▸ Problem to work on: Where does the string "Electrocasnice" appear in the records? Copy each line that holds it.

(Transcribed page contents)
....

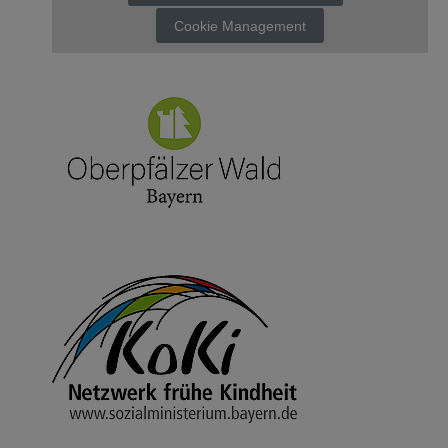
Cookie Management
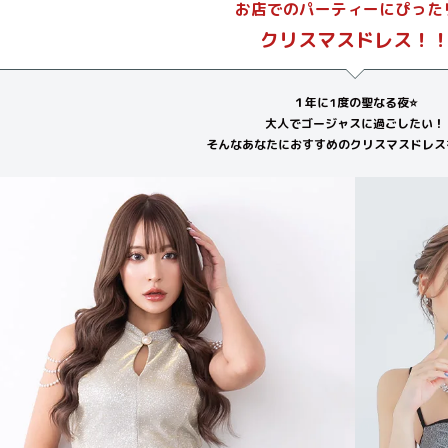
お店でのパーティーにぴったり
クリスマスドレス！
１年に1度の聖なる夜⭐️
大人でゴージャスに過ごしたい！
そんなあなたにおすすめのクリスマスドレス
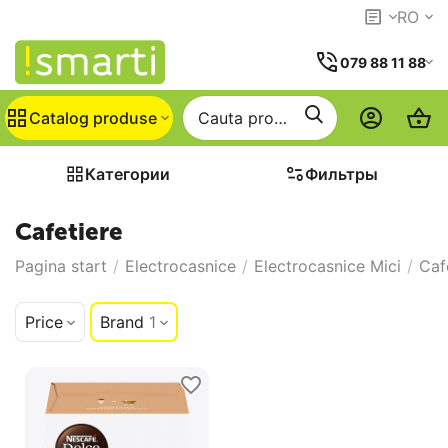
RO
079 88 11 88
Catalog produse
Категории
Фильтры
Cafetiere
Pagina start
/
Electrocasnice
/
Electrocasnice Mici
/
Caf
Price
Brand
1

....

▸ Response to the exercise:
Electrocasnice
Electrocasnice Mici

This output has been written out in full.